### [Task goal]
For each entry, repeat the text exactly and omit any picture it holds.

### [Data under study]

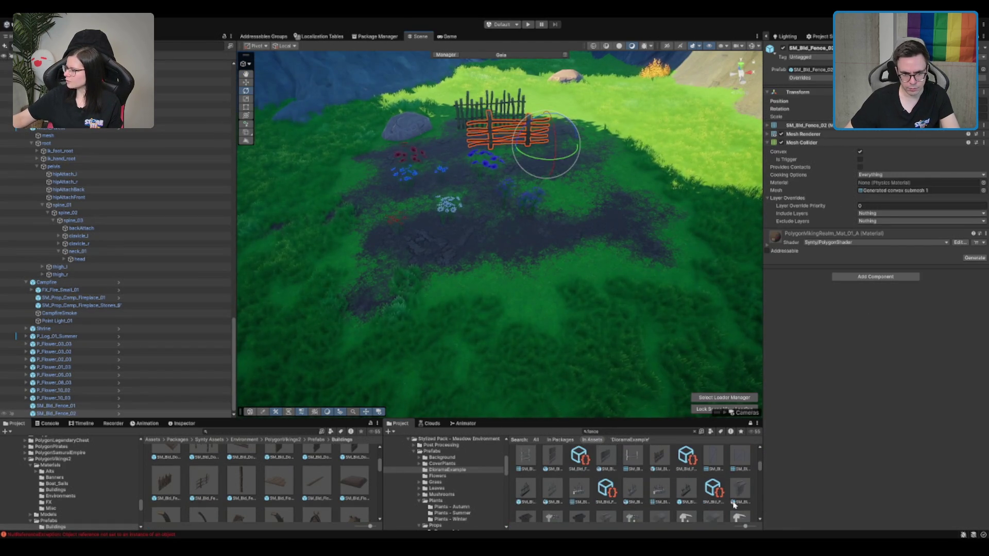
click(652, 471)
scroll(663, 504, down, 1)
scroll(532, 496, down, 1)
scroll(652, 486, down, 1)
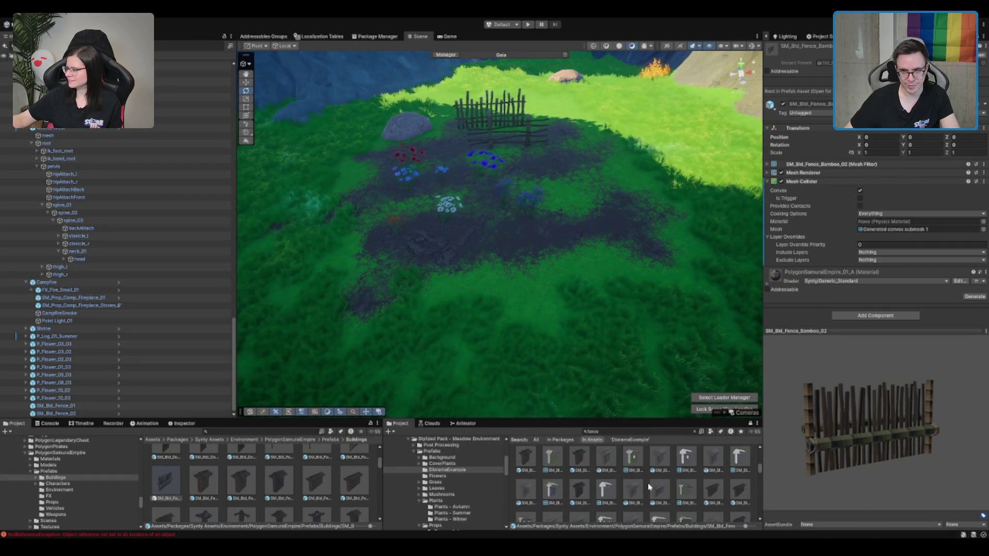
scroll(651, 476, down, 1)
scroll(657, 474, down, 1)
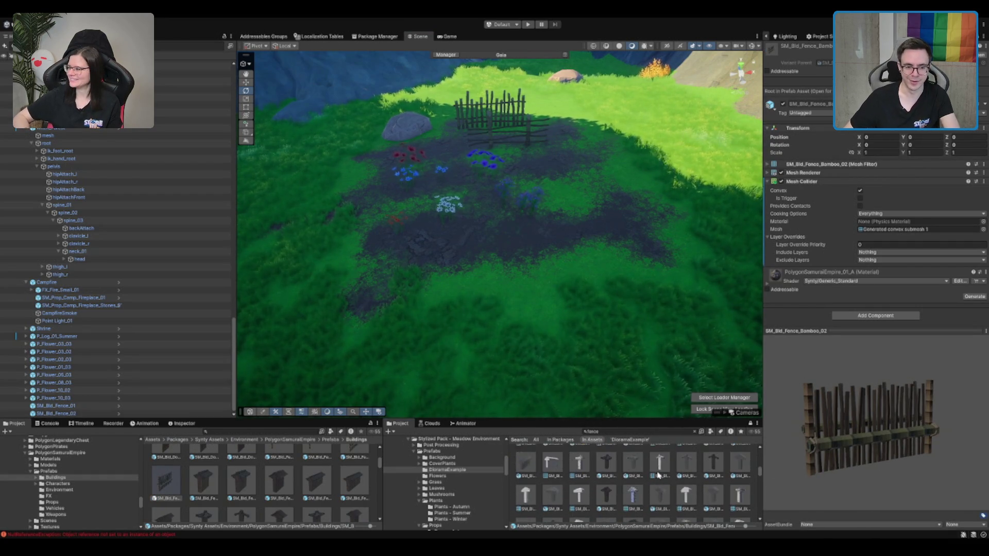
scroll(649, 471, down, 2)
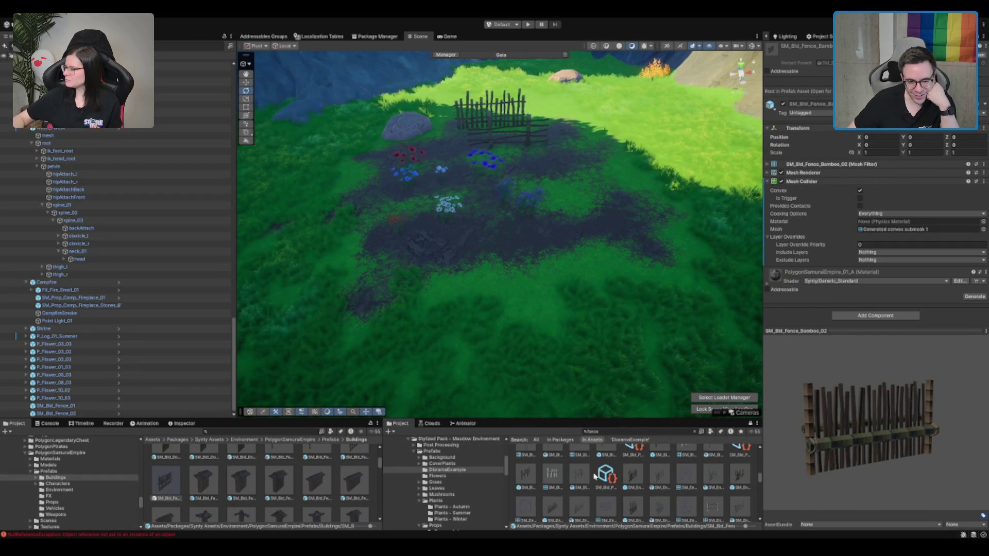
click(579, 474)
Step: Place two SM_Env_Fence_Goblin fences around the flower garden
click(660, 474)
drag(660, 474, 553, 208)
scroll(667, 504, down, 1)
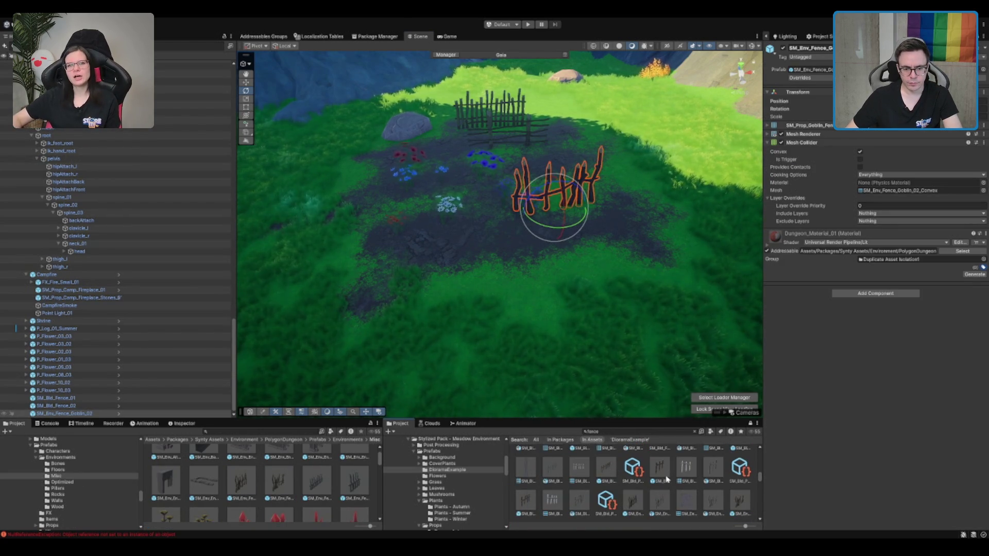
mouse_move(642, 502)
mouse_down()
mouse_move(566, 401)
mouse_move(494, 255)
mouse_up()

### [Answer for this exercise]
click(652, 471)
scroll(663, 504, down, 1)
scroll(532, 496, down, 1)
scroll(652, 486, down, 1)
scroll(651, 476, down, 1)
scroll(657, 474, down, 1)
scroll(649, 471, down, 2)
click(579, 474)
Step: Place two SM_Env_Fence_Goblin fences around the flower garden
click(660, 474)
drag(660, 474, 553, 208)
scroll(667, 504, down, 1)
mouse_move(642, 502)
mouse_down()
mouse_move(566, 401)
mouse_move(494, 255)
mouse_up()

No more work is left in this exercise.